A flush spread over the other man’s cheekbones. Harry remembered that the earl was Lady Georgina’s younger brother. He couldn’t be more than, what, five or six and twenty? His air of authority made him seem older.
“If you do not take my money and leave her alone, I’ll see that you’re dismissed without reference,” Tony said.
“I’m employed by your sister, not you, my lord.”
“Have you no pride, man?” Tony pulled his horse up short. “What kind of a cur preys on a lonely woman?”
Harry halted his horse as well. “Do you really think your sister wouldn’t see straight through a man trying to take advantage of her?”
Tony frowned. “You’ve put her in danger. Violet says our sister was attacked while in your company.”
Harry sighed. “Did Lady Violet also tell you that Lady Georgina fired a pistol at the attackers?” The other man’s eyes widened. “Or that if I’d had my way, she wouldn’t have been in the gig with me in the first place?”
Tony winced. “Rode roughshod over you, did she? She does have a persistent streak.”
Harry raised one eyebrow.
Tony coughed and started his horse. “Be that as it may, a gentleman doesn’t continue to press his attentions on a lady who can’t return them.”

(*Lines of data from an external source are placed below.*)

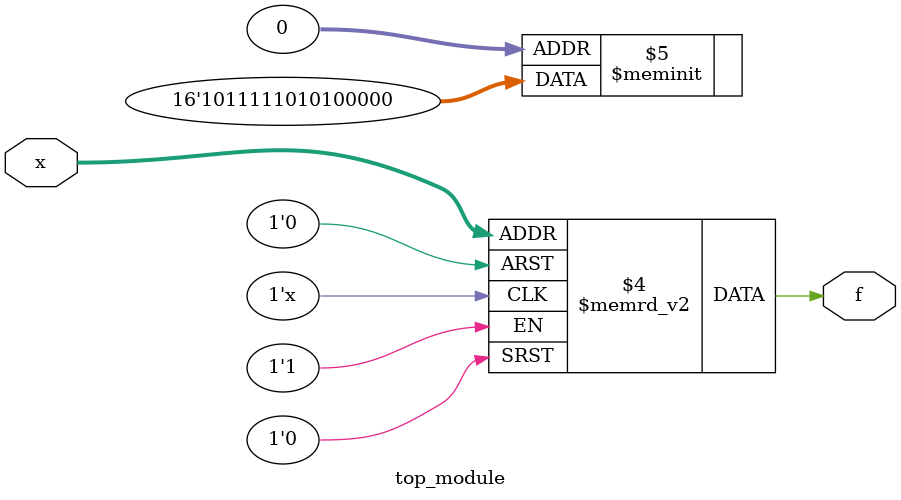
<source format=sv>
module top_module (
    input [4:1] x,
    output logic f
);
    always_comb begin
        case (x)
            4'b0000: f = 1'b0;
            4'b0001: f = 1'b0;
            4'b0010: f = 1'b0;
            4'b0100: f = 1'b0;
            4'b0101: f = 1'b1;
            4'b0110: f = 1'b0;
            4'b0111: f = 1'b1;
            4'b1000: f = 1'b0;
            4'b1001: f = 1'b1;
            4'b1010: f = 1'b1;
            4'b1011: f = 1'b1;
            4'b1100: f = 1'b1;
            4'b1101: f = 1'b1;
            4'b1110: f = 1'b0;
            4'b1111: f = 1'b1;
            default: f = 1'b0; // default case to handle any unexpected values
        endcase
    end
endmodule

</source>
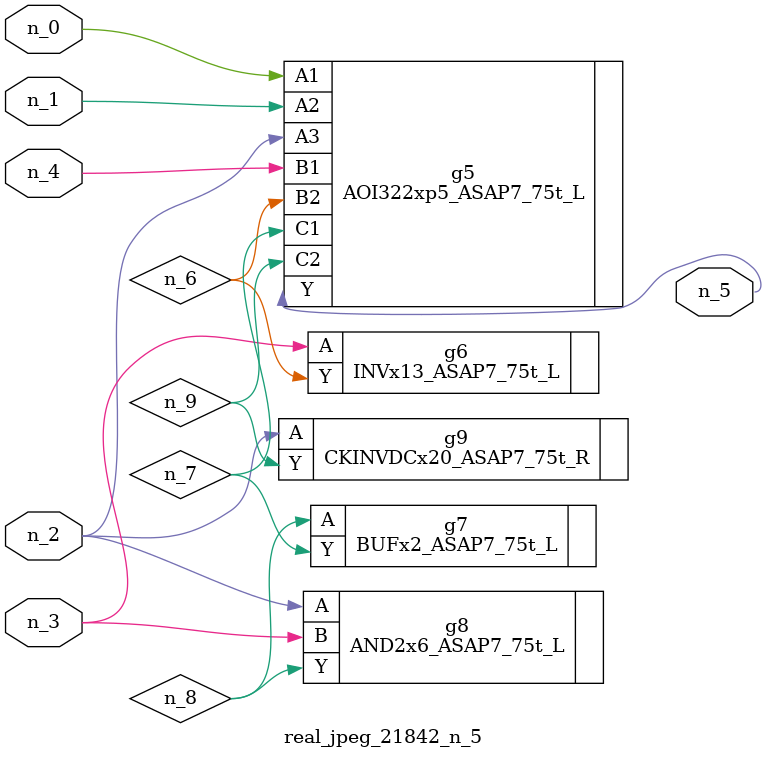
<source format=v>
module real_jpeg_21842_n_5 (n_4, n_0, n_1, n_2, n_3, n_5);

input n_4;
input n_0;
input n_1;
input n_2;
input n_3;

output n_5;

wire n_8;
wire n_6;
wire n_7;
wire n_9;

AOI322xp5_ASAP7_75t_L g5 ( 
.A1(n_0),
.A2(n_1),
.A3(n_2),
.B1(n_4),
.B2(n_6),
.C1(n_7),
.C2(n_9),
.Y(n_5)
);

AND2x6_ASAP7_75t_L g8 ( 
.A(n_2),
.B(n_3),
.Y(n_8)
);

CKINVDCx20_ASAP7_75t_R g9 ( 
.A(n_2),
.Y(n_9)
);

INVx13_ASAP7_75t_L g6 ( 
.A(n_3),
.Y(n_6)
);

BUFx2_ASAP7_75t_L g7 ( 
.A(n_8),
.Y(n_7)
);


endmodule
</source>
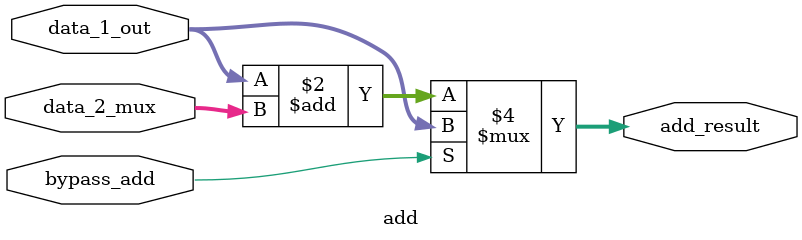
<source format=v>
`timescale 1ns / 1ps
module add(
       // input clk,
       // input reset,
        input [31:0] data_1_out,
        input [31:0] data_2_mux,
        input bypass_add,
        output reg [31:0] add_result
    );
    always@(*)begin
   // if(reset)begin
   // add_result<=0;
   // end
   // else begin
    if(bypass_add)begin
    add_result<=data_1_out;
    end
    else begin 
    add_result<=data_1_out+data_2_mux;
    end
    end
   // end
endmodule

</source>
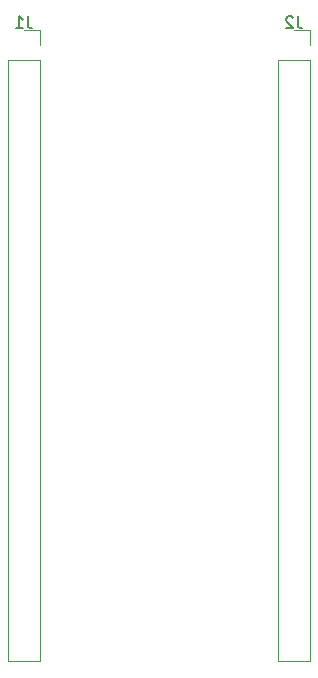
<source format=gbr>
%TF.GenerationSoftware,KiCad,Pcbnew,(5.1.6-0)*%
%TF.CreationDate,2021-10-14T13:54:28-06:00*%
%TF.ProjectId,ESP32-S2-Mini,45535033-322d-4533-922d-4d696e692e6b,rev?*%
%TF.SameCoordinates,Original*%
%TF.FileFunction,Legend,Bot*%
%TF.FilePolarity,Positive*%
%FSLAX46Y46*%
G04 Gerber Fmt 4.6, Leading zero omitted, Abs format (unit mm)*
G04 Created by KiCad (PCBNEW (5.1.6-0)) date 2021-10-14 13:54:28*
%MOMM*%
%LPD*%
G01*
G04 APERTURE LIST*
%ADD10C,0.120000*%
%ADD11C,0.150000*%
G04 APERTURE END LIST*
D10*
%TO.C,J2*%
X212150000Y-123250000D02*
X209490000Y-123250000D01*
X212150000Y-72390000D02*
X212150000Y-123250000D01*
X209490000Y-72390000D02*
X209490000Y-123250000D01*
X212150000Y-72390000D02*
X209490000Y-72390000D01*
X212150000Y-71120000D02*
X212150000Y-69790000D01*
X212150000Y-69790000D02*
X210820000Y-69790000D01*
%TO.C,J1*%
X189290000Y-123250000D02*
X186630000Y-123250000D01*
X189290000Y-72390000D02*
X189290000Y-123250000D01*
X186630000Y-72390000D02*
X186630000Y-123250000D01*
X189290000Y-72390000D02*
X186630000Y-72390000D01*
X189290000Y-71120000D02*
X189290000Y-69790000D01*
X189290000Y-69790000D02*
X187960000Y-69790000D01*
%TO.C,J2*%
D11*
X211153333Y-68667380D02*
X211153333Y-69381666D01*
X211200952Y-69524523D01*
X211296190Y-69619761D01*
X211439047Y-69667380D01*
X211534285Y-69667380D01*
X210724761Y-68762619D02*
X210677142Y-68715000D01*
X210581904Y-68667380D01*
X210343809Y-68667380D01*
X210248571Y-68715000D01*
X210200952Y-68762619D01*
X210153333Y-68857857D01*
X210153333Y-68953095D01*
X210200952Y-69095952D01*
X210772380Y-69667380D01*
X210153333Y-69667380D01*
%TO.C,J1*%
X188293333Y-68667380D02*
X188293333Y-69381666D01*
X188340952Y-69524523D01*
X188436190Y-69619761D01*
X188579047Y-69667380D01*
X188674285Y-69667380D01*
X187293333Y-69667380D02*
X187864761Y-69667380D01*
X187579047Y-69667380D02*
X187579047Y-68667380D01*
X187674285Y-68810238D01*
X187769523Y-68905476D01*
X187864761Y-68953095D01*
%TD*%
M02*

</source>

“Then, as I see it, you have two problems, my lord,” Harry said.
Tony’s eyes narrowed.
“One, that the lady does, in fact, return my attentions, and two”—Harry turned to meet the earl’s gaze—“I am no gentleman.”
Chapter Eleven
“Violet, open this door!” George held her breath and applied her ear to the wood. Nothing. “I know you’re in there. I can hear you breathing.”
“You can’t.” Her sister’s voice came petulantly from inside.

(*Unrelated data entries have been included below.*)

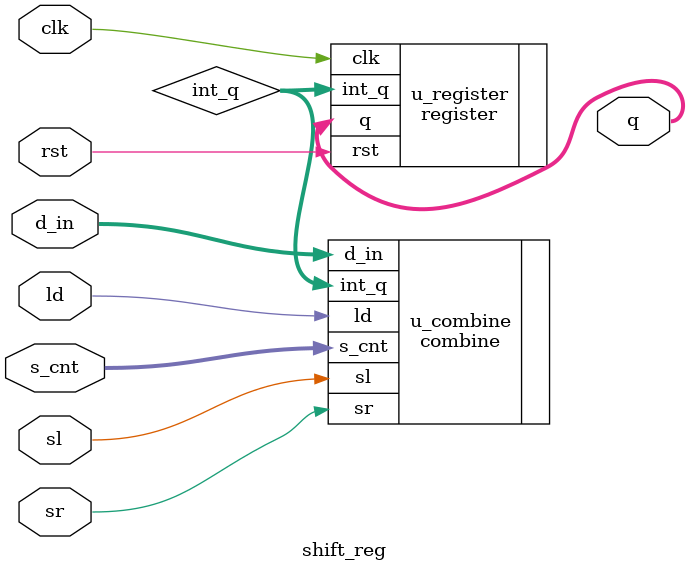
<source format=v>
module shift_reg (
    input wire [3:0] d_in,   
    input wire [3:0] s_cnt, 
    input wire sl,          
    input wire sr,           
    input wire ld,           
    input wire clk,          
    input wire rst,          
    output wire [3:0] q      
);
    wire [3:0] int_q;

    combine u_combine (
        .d_in(d_in),
        .s_cnt(s_cnt),
        .sl(sl),
        .sr(sr),
        .ld(ld),
        .int_q(int_q)
    );

    register u_register (
        .clk(clk),
        .rst(rst),
        .int_q(int_q),
        .q(q)
    );
endmodule


</source>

Ha! “Violet Elizabeth Sarah Maitland. Open this door at once or I shall have Greaves take the hinges off.”
“No, you won’t. The hinges are inside.” Violet sounded triumphant.
So they were, the little minx. George inhaled and gritted her teeth. “Then I shall have him bash the door in.”
“You wouldn’t.” Violet’s voice was closer.
“I don’t believe you should count on that.” She crossed her arms and tapped one foot.